The murder of two Israelis, one would have thought, is more newsworthy than closure of the Old City, especially since it turns out that this closure is only for two days.
But this bit of explanatory news appears only in much smaller type in the sub-head, which reads: “Jerusalem closure follows fatal stabbings, is set to last 48 hours.”
Taken together, the headline and the sub-head never make it crystal-clear that the overarching news is the murder of Israelis by Palestinian terrorists – oops, militants. Israel gets mentioned specifically as the tough party that bars Palestinians from the Old City, while the fatal stabbings of Israelis is never directly attributed to Palestinians.

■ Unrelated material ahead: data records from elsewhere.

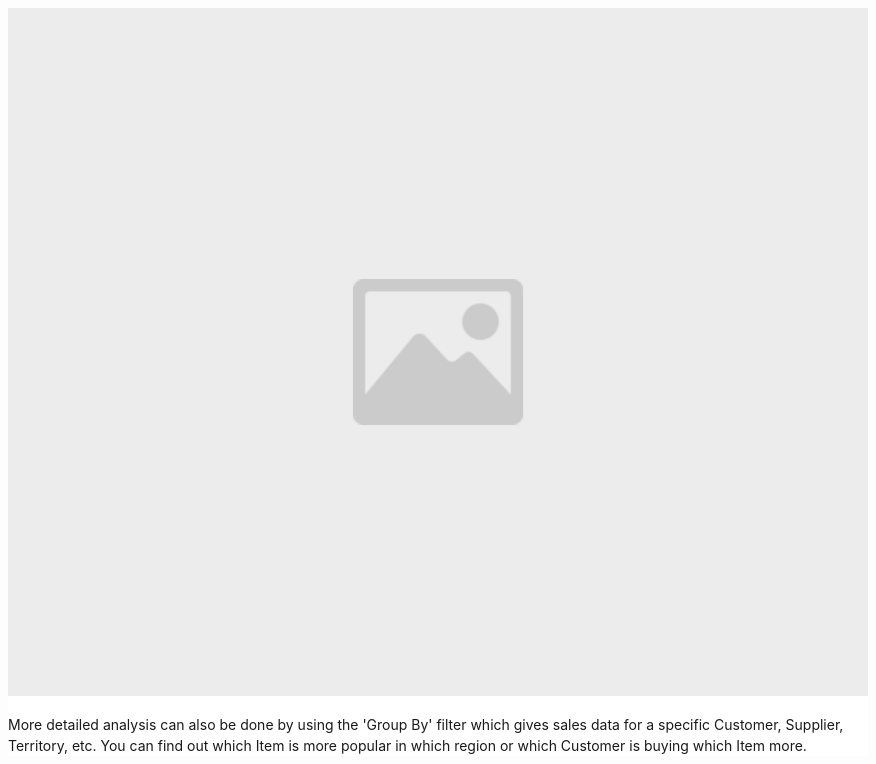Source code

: ![image](images/image.jpg)

More detailed analysis can also be done by using the 'Group By' filter which gives sales data for a specific Customer, Supplier, Territory, etc. You can find out which Item is more popular in which region or which Customer is buying which Item more.
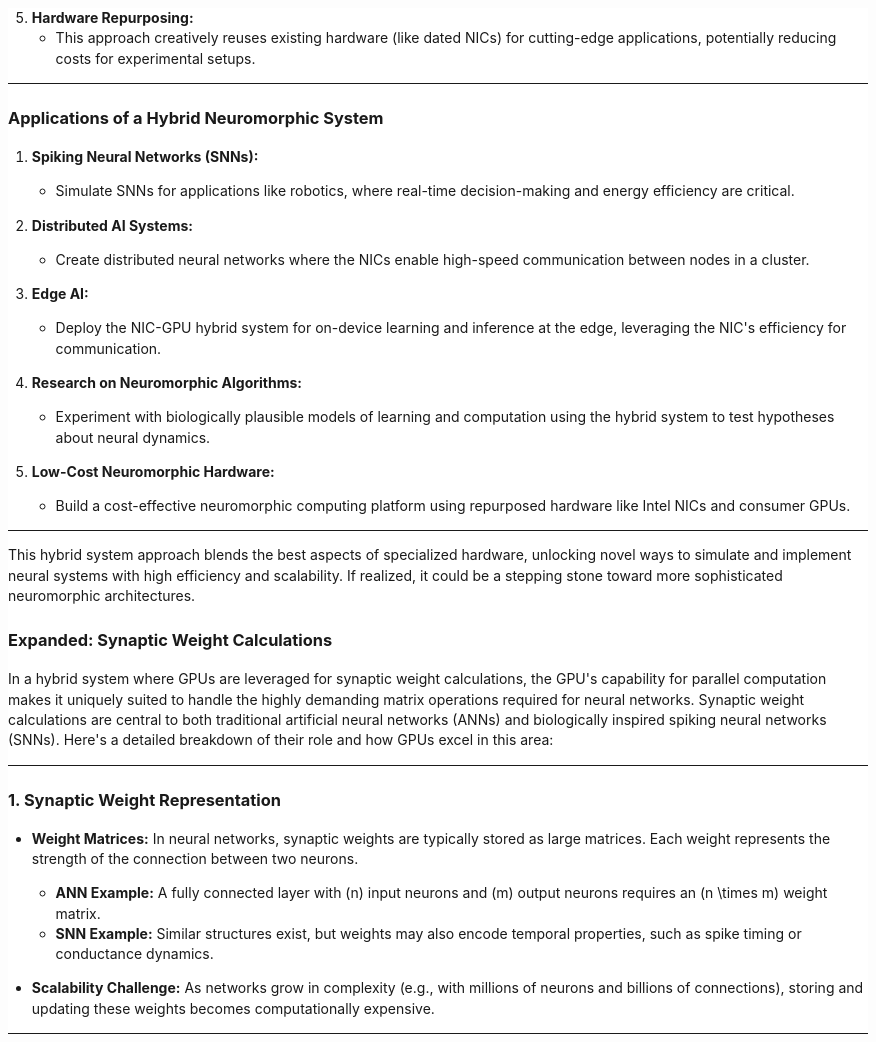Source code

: 5. **Hardware Repurposing:**
   - This approach creatively reuses existing hardware (like dated NICs) for cutting-edge applications, potentially reducing costs for experimental setups.

---

### **Applications of a Hybrid Neuromorphic System**

1. **Spiking Neural Networks (SNNs):**
   - Simulate SNNs for applications like robotics, where real-time decision-making and energy efficiency are critical.

2. **Distributed AI Systems:**
   - Create distributed neural networks where the NICs enable high-speed communication between nodes in a cluster.

3. **Edge AI:**
   - Deploy the NIC-GPU hybrid system for on-device learning and inference at the edge, leveraging the NIC's efficiency for communication.

4. **Research on Neuromorphic Algorithms:**
   - Experiment with biologically plausible models of learning and computation using the hybrid system to test hypotheses about neural dynamics.

5. **Low-Cost Neuromorphic Hardware:**
   - Build a cost-effective neuromorphic computing platform using repurposed hardware like Intel NICs and consumer GPUs.

---

This hybrid system approach blends the best aspects of specialized hardware, unlocking novel ways to simulate and implement neural systems with high efficiency and scalability. If realized, it could be a stepping stone toward more sophisticated neuromorphic architectures.

### **Expanded: Synaptic Weight Calculations**

In a hybrid system where GPUs are leveraged for synaptic weight calculations, the GPU's capability for parallel computation makes it uniquely suited to handle the highly demanding matrix operations required for neural networks. Synaptic weight calculations are central to both traditional artificial neural networks (ANNs) and biologically inspired spiking neural networks (SNNs). Here's a detailed breakdown of their role and how GPUs excel in this area:

---

### **1. Synaptic Weight Representation**

- **Weight Matrices:** In neural networks, synaptic weights are typically stored as large matrices. Each weight represents the strength of the connection between two neurons. 
  - **ANN Example:** A fully connected layer with \(n\) input neurons and \(m\) output neurons requires an \(n \times m\) weight matrix.
  - **SNN Example:** Similar structures exist, but weights may also encode temporal properties, such as spike timing or conductance dynamics.

- **Scalability Challenge:** As networks grow in complexity (e.g., with millions of neurons and billions of connections), storing and updating these weights becomes computationally expensive.

---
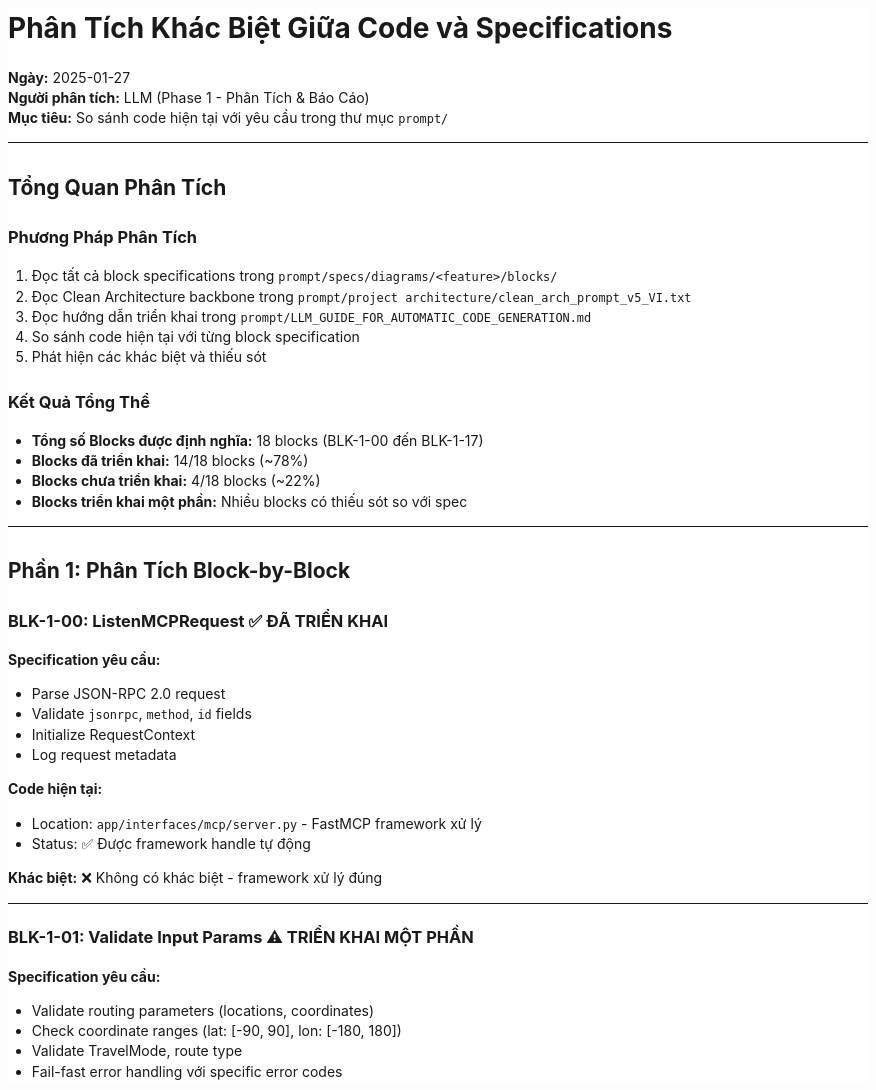 # Phân Tích Khác Biệt Giữa Code và Specifications

**Ngày:** 2025-01-27  
**Người phân tích:** LLM (Phase 1 - Phân Tích & Báo Cáo)  
**Mục tiêu:** So sánh code hiện tại với yêu cầu trong thư mục `prompt/`

---

## Tổng Quan Phân Tích

### Phương Pháp Phân Tích
1. Đọc tất cả block specifications trong `prompt/specs/diagrams/<feature>/blocks/`
2. Đọc Clean Architecture backbone trong `prompt/project architecture/clean_arch_prompt_v5_VI.txt`
3. Đọc hướng dẫn triển khai trong `prompt/LLM_GUIDE_FOR_AUTOMATIC_CODE_GENERATION.md`
4. So sánh code hiện tại với từng block specification
5. Phát hiện các khác biệt và thiếu sót

### Kết Quả Tổng Thể
- **Tổng số Blocks được định nghĩa:** 18 blocks (BLK-1-00 đến BLK-1-17)
- **Blocks đã triển khai:** 14/18 blocks (~78%)
- **Blocks chưa triển khai:** 4/18 blocks (~22%)
- **Blocks triển khai một phần:** Nhiều blocks có thiếu sót so với spec

---

## Phần 1: Phân Tích Block-by-Block

### BLK-1-00: ListenMCPRequest ✅ ĐÃ TRIỂN KHAI

**Specification yêu cầu:**
- Parse JSON-RPC 2.0 request
- Validate `jsonrpc`, `method`, `id` fields
- Initialize RequestContext
- Log request metadata

**Code hiện tại:**
- Location: `app/interfaces/mcp/server.py` - FastMCP framework xử lý
- Status: ✅ Được framework handle tự động

**Khác biệt:** ❌ Không có khác biệt - framework xử lý đúng

---

### BLK-1-01: Validate Input Params ⚠️ TRIỂN KHAI MỘT PHẦN

**Specification yêu cầu:**
- Validate routing parameters (locations, coordinates)
- Check coordinate ranges (lat: [-90, 90], lon: [-180, 180])
- Validate TravelMode, route type
- Fail-fast error handling với specific error codes
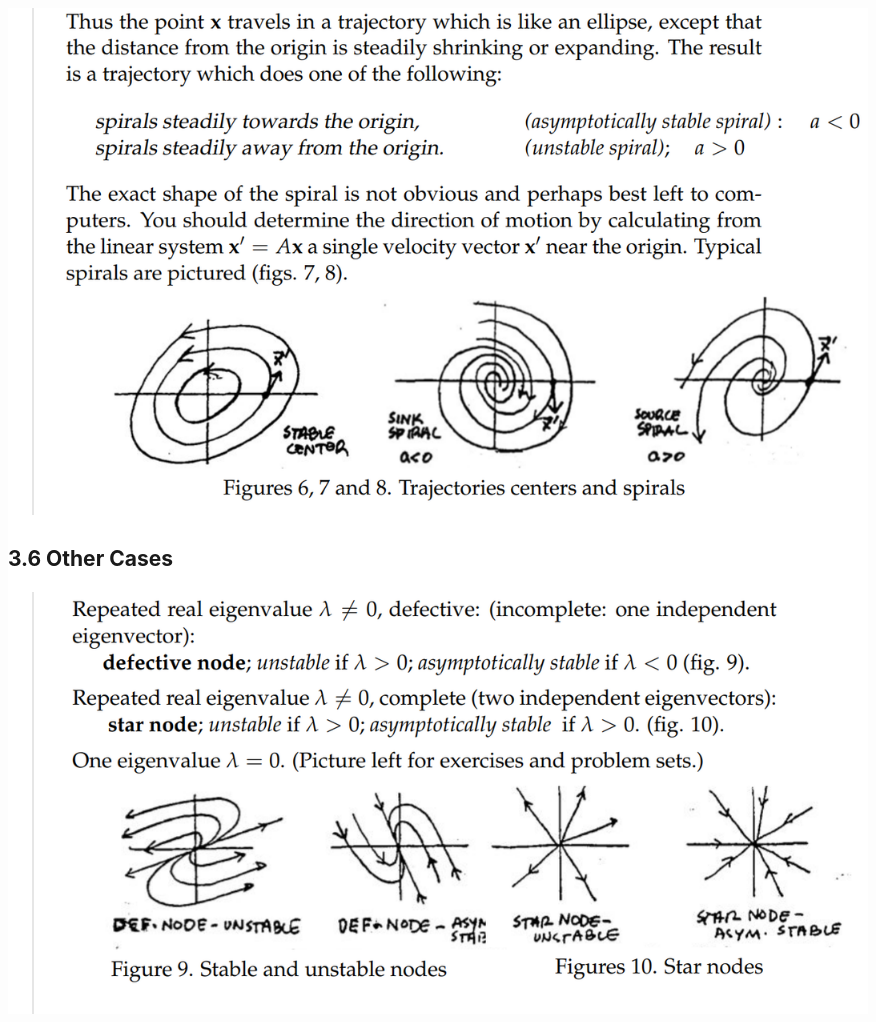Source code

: > ![image.png](./4.3_Phase_Portraits.assets/20230302_1449586038.png)



## 3.6 Other Cases
> ![image.png](./4.3_Phase_Portraits.assets/20230302_1449581533.png)
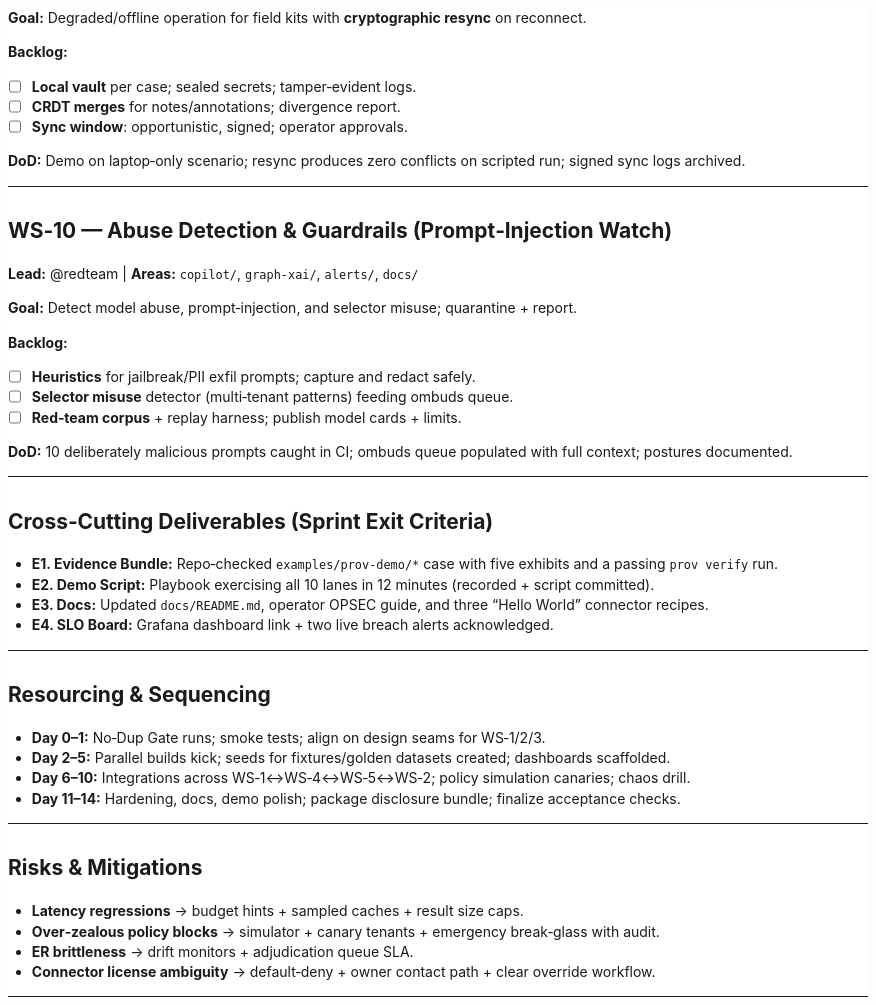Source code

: **Goal:** Degraded/offline operation for field kits with **cryptographic resync** on reconnect.

**Backlog:**
- [ ] **Local vault** per case; sealed secrets; tamper‑evident logs.
- [ ] **CRDT merges** for notes/annotations; divergence report.
- [ ] **Sync window**: opportunistic, signed; operator approvals.

**DoD:** Demo on laptop‑only scenario; resync produces zero conflicts on scripted run; signed sync logs archived.

---
## WS‑10 — Abuse Detection & Guardrails (Prompt‑Injection Watch)
**Lead:** @redteam | **Areas:** `copilot/`, `graph-xai/`, `alerts/`, `docs/`

**Goal:** Detect model abuse, prompt‑injection, and selector misuse; quarantine + report.

**Backlog:**
- [ ] **Heuristics** for jailbreak/PII exfil prompts; capture and redact safely.
- [ ] **Selector misuse** detector (multi‑tenant patterns) feeding ombuds queue.
- [ ] **Red‑team corpus** + replay harness; publish model cards + limits.

**DoD:** 10 deliberately malicious prompts caught in CI; ombuds queue populated with full context; postures documented.

---
## Cross‑Cutting Deliverables (Sprint Exit Criteria)
- **E1. Evidence Bundle:** Repo‑checked `examples/prov-demo/*` case with five exhibits and a passing `prov verify` run.
- **E2. Demo Script:** Playbook exercising all 10 lanes in 12 minutes (recorded + script committed).
- **E3. Docs:** Updated `docs/README.md`, operator OPSEC guide, and three “Hello World” connector recipes.
- **E4. SLO Board:** Grafana dashboard link + two live breach alerts acknowledged.

---
## Resourcing & Sequencing
- **Day 0–1:** No‑Dup Gate runs; smoke tests; align on design seams for WS‑1/2/3.
- **Day 2–5:** Parallel builds kick; seeds for fixtures/golden datasets created; dashboards scaffolded.
- **Day 6–10:** Integrations across WS‑1↔WS‑4↔WS‑5↔WS‑2; policy simulation canaries; chaos drill.
- **Day 11–14:** Hardening, docs, demo polish; package disclosure bundle; finalize acceptance checks.

---
## Risks & Mitigations
- **Latency regressions** → budget hints + sampled caches + result size caps.
- **Over‑zealous policy blocks** → simulator + canary tenants + emergency break‑glass with audit.
- **ER brittleness** → drift monitors + adjudication queue SLA.
- **Connector license ambiguity** → default‑deny + owner contact path + clear override workflow.

---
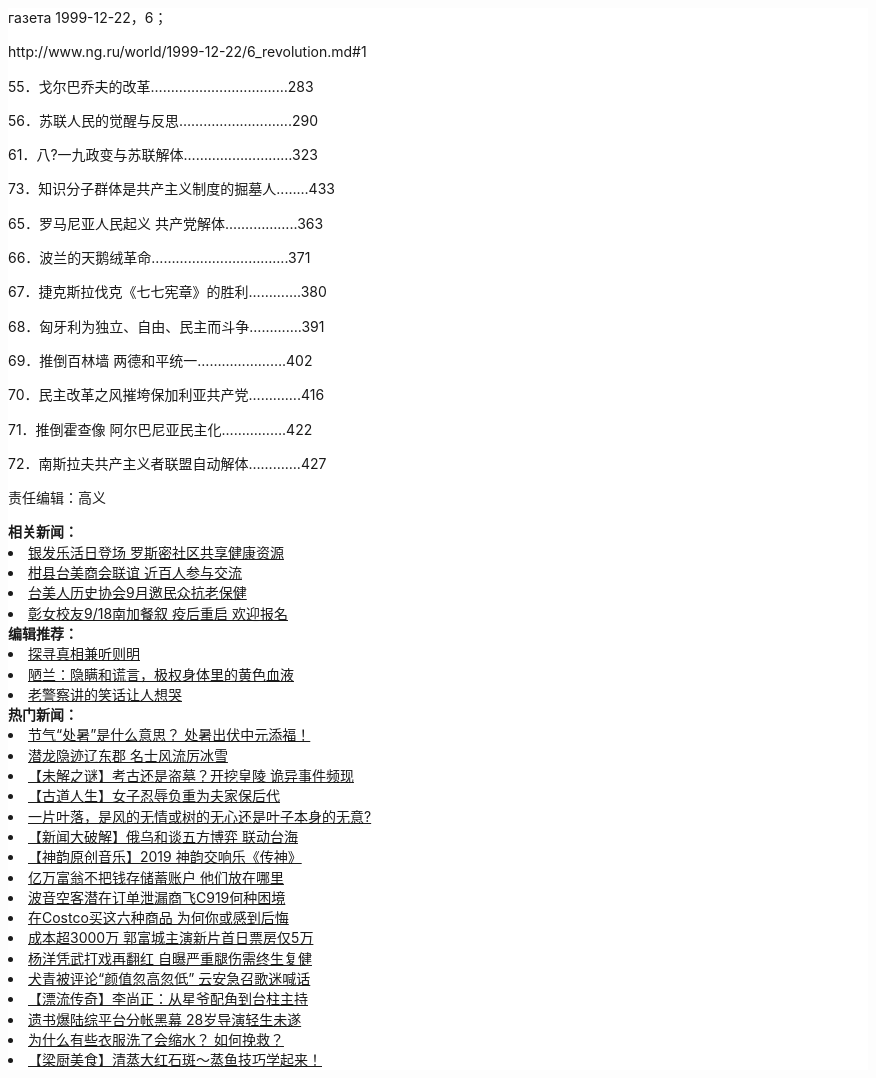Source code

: <p>газета 1999-12-22，6；</p>
<p>http://www.ng.ru/world/1999-12-22/6_revolution.md#1</p>
<p>55．戈尔巴乔夫的改革……………………….……283</p>
<p>56．苏联人民的觉醒与反思……………………….290</p>
<p>61．八?一九政变与苏联解体………………………323</p>
<p>73．知识分子群体是共产主义制度的掘墓人..…&#8230;433</p>
<p>65．罗马尼亚人民起义 共产党解体.……………..363</p>
<p>66．波兰的天鹅绒革命…………………………….371</p>
<p>67．捷克斯拉伐克《七七宪章》的胜利………….380</p>
<p>68．匈牙利为独立、自由、民主而斗争………….391</p>
<p>69．推倒百林墙 两德和平统一………………….402</p>
<p>70．民主改革之风摧垮保加利亚共产党………….416</p>
<p>71．推倒霍查像 阿尔巴尼亚民主化…………….422</p>
<p>72．南斯拉夫共产主义者联盟自动解体………….427</p>
<p>责任编辑：高义</p>
<strong>相关新闻：</strong>
<li><a href="https://github.com/1992513/djy/blob/master/gb/25/9/3/n14587214.md#1">银发乐活日登场 罗斯密社区共享健康资源</a></li>
<li><a href="https://github.com/1992513/djy/blob/master/gb/25/9/1/n14585212.md#1">柑县台美商会联谊 近百人参与交流</a></li>
<li><a href="https://github.com/1992513/djy/blob/master/gb/25/9/1/n14585196.md#1">台美人历史协会9月邀民众抗老保健</a></li>
<li><a href="https://github.com/1992513/djy/blob/master/gb/25/9/1/n14585123.md#1">彰女校友9/18南加餐叙 疫后重启 欢迎报名</a></li>
<strong>编辑推荐：</strong>
<li><a href="https://github.com/1992513/djy/blob/master/gb/11/6/17/n3289382.md?dfh#1" target="_blank">探寻真相兼听则明</a></li><li><a href="https://github.com/1992513/djy/blob/master/gb/18/9/12/n10708622.md#1" target="_blank">陋兰：隐瞒和谎言，极权身体里的黄色血液</a></li><li><a href="https://github.com/1992513/djy/blob/master/gb/12/9/5/n3676026.md#1" target="_blank">老警察讲的笑话让人想哭</a></li>
<strong>热门新闻：</strong>
<li><a href="https://github.com/1992513/djy/blob/master/gb/18/8/23/n10659446.md#1">节气“处暑”是什么意思？ 处暑出伏中元添福！</a></li>
<li><a href="https://github.com/1992513/djy/blob/master/gb/15/12/10/n4592934.md#1">潜龙隐迹辽东郡 名士风流厉冰雪</a></li>
<li><a href="https://github.com/1992513/djy/blob/master/gb/25/8/23/n14579766.md#1">【未解之谜】考古还是盗墓？开挖皇陵 诡异事件频现</a></li>
<li><a href="https://github.com/1992513/djy/blob/master/gb/25/8/8/n14569774.md#1">【古道人生】女子忍辱负重为夫家保后代</a></li>
<li><a href="https://github.com/1992513/djy/blob/master/gb/25/8/21/n14578146.md#1">一片叶落，是风的无情或树的无心还是叶子本身的无意?</a></li>
<li><a href="https://github.com/1992513/djy/blob/master/gb/25/8/25/n14580914.md#1">【新闻大破解】俄乌和谈五方博弈 联动台海</a></li>
<li><a href="https://github.com/1992513/djy/blob/master/gb/22/4/5/n13697943.md#1">【神韵原创音乐】2019 神韵交响乐《传神》</a></li>
<li><a href="https://github.com/1992513/djy/blob/master/gb/25/8/23/n14579508.md#1">亿万富翁不把钱存储蓄账户 他们放在哪里</a></li>
<li><a href="https://github.com/1992513/djy/blob/master/gb/25/8/23/n14579820.md#1">波音空客潜在订单泄漏商飞C919何种困境</a></li>
<li><a href="https://github.com/1992513/djy/blob/master/gb/25/8/23/n14579804.md#1">在Costco买这六种商品 为何你或感到后悔</a></li>
<li><a href="https://github.com/1992513/djy/blob/master/gb/25/8/22/n14579291.md#1">成本超3000万 郭富城主演新片首日票房仅5万</a></li>
<li><a href="https://github.com/1992513/djy/blob/master/gb/25/8/23/n14579822.md#1">杨洋凭武打戏再翻红 自曝严重腿伤需终生复健</a></li>
<li><a href="https://github.com/1992513/djy/blob/master/gb/25/8/23/n14579431.md#1">犬青被评论“颜值忽高忽低” 云安急召歌迷喊话</a></li>
<li><a href="https://github.com/1992513/djy/blob/master/gb/25/8/23/n14579795.md#1">【漂流传奇】李尚正：从星爷配角到台柱主持</a></li>
<li><a href="https://github.com/1992513/djy/blob/master/gb/25/8/23/n14579837.md#1">遗书爆陆综平台分帐黑幕 28岁导演轻生未遂</a></li>
<li><a href="https://github.com/1992513/djy/blob/master/gb/25/8/24/n14579978.md#1">为什么有些衣服洗了会缩水？ 如何挽救？</a></li>
<li><a href="https://github.com/1992513/djy/blob/master/gb/25/7/19/n14555466.md#1">【梁厨美食】清蒸大红石斑～蒸鱼技巧学起来！</a></li>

Put them together, and the headline and the subhead leave readers with a pro-Palestinian, anti-Israeli impression.
Now let’s turn to the last paragraph that’s supposed to sum up the most salient developments in the last 24 hours. It reads:
After condemning violence against innocent civilians, Palestinian activist Hanan Ashrawi said, ‘Netanyahu is under the delusion that he can convince his own people and the international community that he can ‘manage the situation.’ This is not only morally deplorable, it is also politically irresponsible and effectively unsustainable. Never has a people under foreign occupaction accepted the systematic violation of their rights and freedoms.
Wow! Washingotn Post correspondent William Booth tilts sharply to the Palestinian side in his send-off, summed up paragraph. It’s exclusively pro-Palestsinian down to the last comma. Booth reaches all the way to Palestinian propagandist Hanan Ashrawi to make his point.
Leo Rennert is former White House correspondent and Washington bureau chief of McClatchy Newspapers.